Portugal is one of three eurozone countries that have needed financial rescue because of an unsustainable debt load. It took a euro78 billion ($108 billion) bailout in May, but Europe's debt crisis has endured as ailing countries like Portugal struggle to ease their debt burden and find sources of economic growth.
Despite a series of tax hikes and pay and welfare cuts, Portugal is coming up short on debt reduction targets it agreed in return for the bailout.
Prime Minister Pedro Passos Coelho said that 70 percent of the permitted budget deficit this year was used up by the end of June.
"We are living through a national emergency," Passos Coelho said in a televised address.
"We have to do more, a lot more, than we expected" to bring down the deficit, he said.
The deficit was 8.3 percent in the first half of the year ? down from 9.6 percent last year but way off this year's goal of 5.9 percent. Portugal must meet the target to qualify for the bailout funds.
The government is transferring the pension funds of private banks to the state treasury to help lower this year's deficit.
Passos Coelho announced that civil servants will next year lose their Christmas bonus and vacation pay ? each equal to a month's salary. They are already subject to a pay freeze.
There will also be "very substantial" cuts in health care and education, Passos Coelho said.
At the same time, more goods will be moved into the top 23 percent bracket of sales tax, and earners will be allowed fewer tax deductions. Legally permitted working hours are also to be extended and the number of public holidays cut.
If the center-right government doesn't take tough and unpopular steps, Portugal will be "under intense pressure" to leave the 17-nation eurozone, Passos Coelho said.
"This is how we get our credibility back," he said of the expanded austerity program.
He appealed to the Portuguese to stand together through difficult times.
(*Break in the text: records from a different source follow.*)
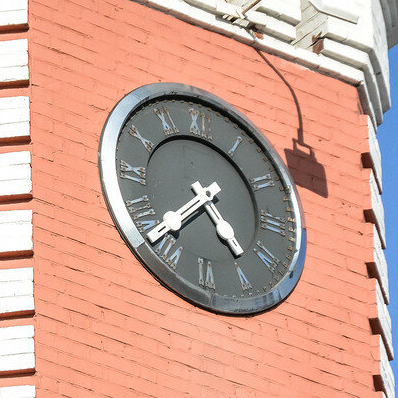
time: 4:37
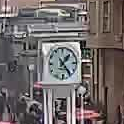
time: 1:23
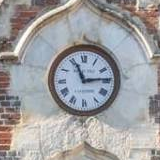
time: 11:14
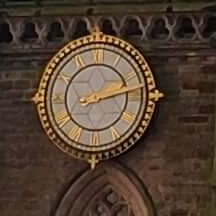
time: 8:13
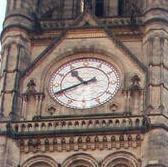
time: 10:41
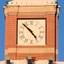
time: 4:52
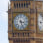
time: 3:26
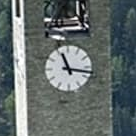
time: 11:16
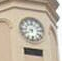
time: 5:40
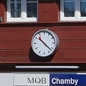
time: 10:22
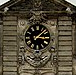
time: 3:08
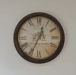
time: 12:34
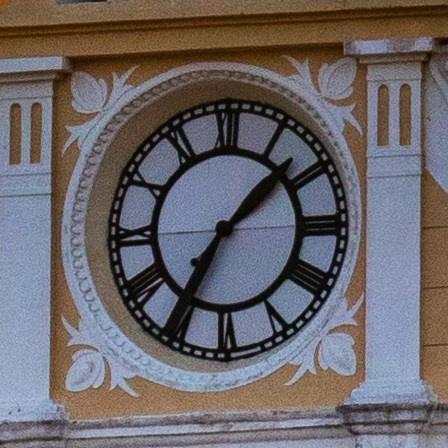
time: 1:35
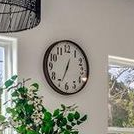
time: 12:33
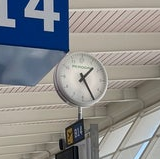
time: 1:24
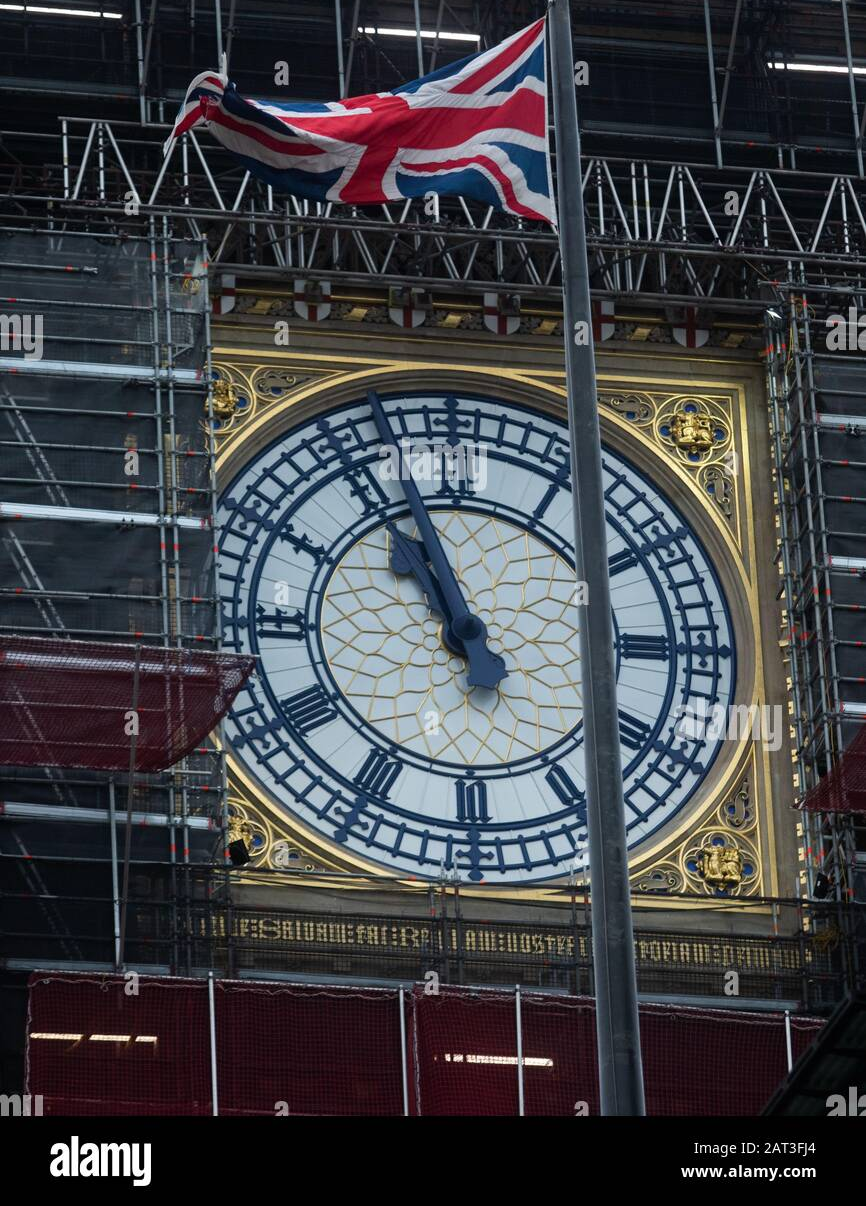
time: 10:56
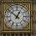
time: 12:52
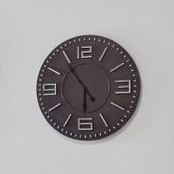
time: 5:54
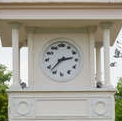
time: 2:37
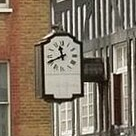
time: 11:42
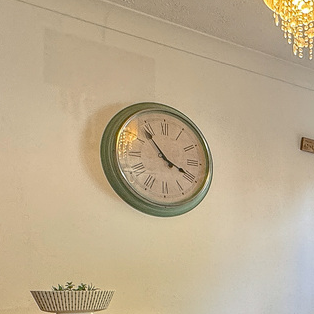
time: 3:53
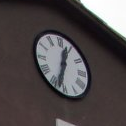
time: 12:32
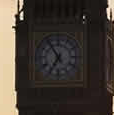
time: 6:54
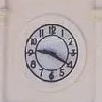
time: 9:20
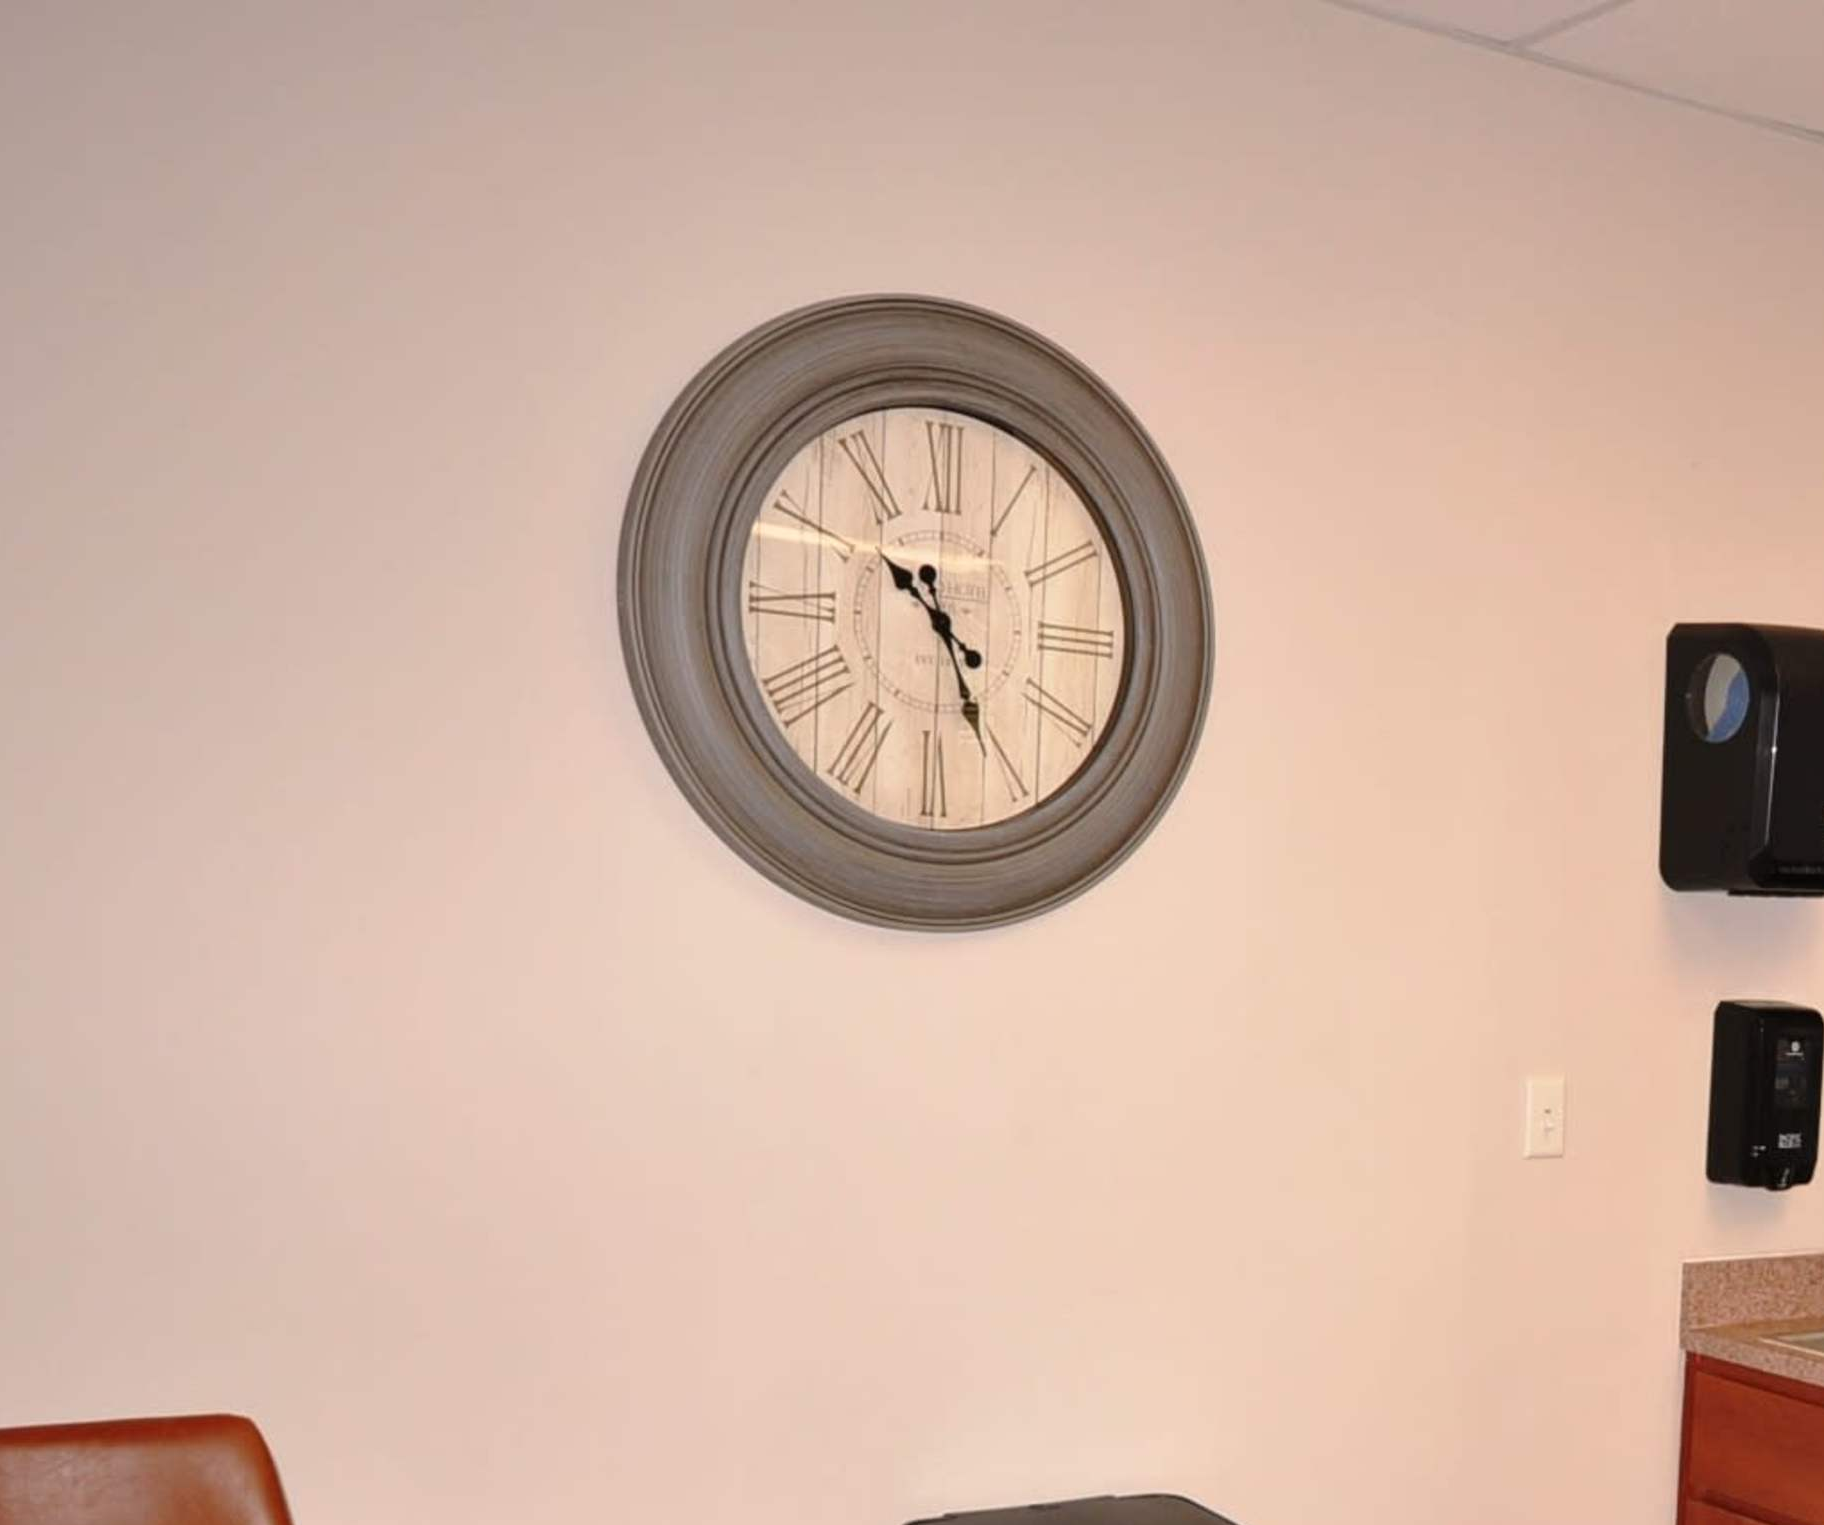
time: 10:25
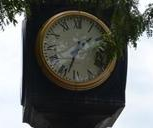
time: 1:33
Portugal has not so far witnessed any of the unrest seen in Greece, which also took a bailout and adopted austerity.
"We have targets to meet and we must meet them," Passos Coelho said.
The new measures are to be included in the 2012 budget, due to be unveiled next week.
A double-dip recession, which is forecast to continue next year, has made it harder for the four-month-old government to reduce debt levels because tax revenue has fallen while the jobless rate has risen to more than 12 percent.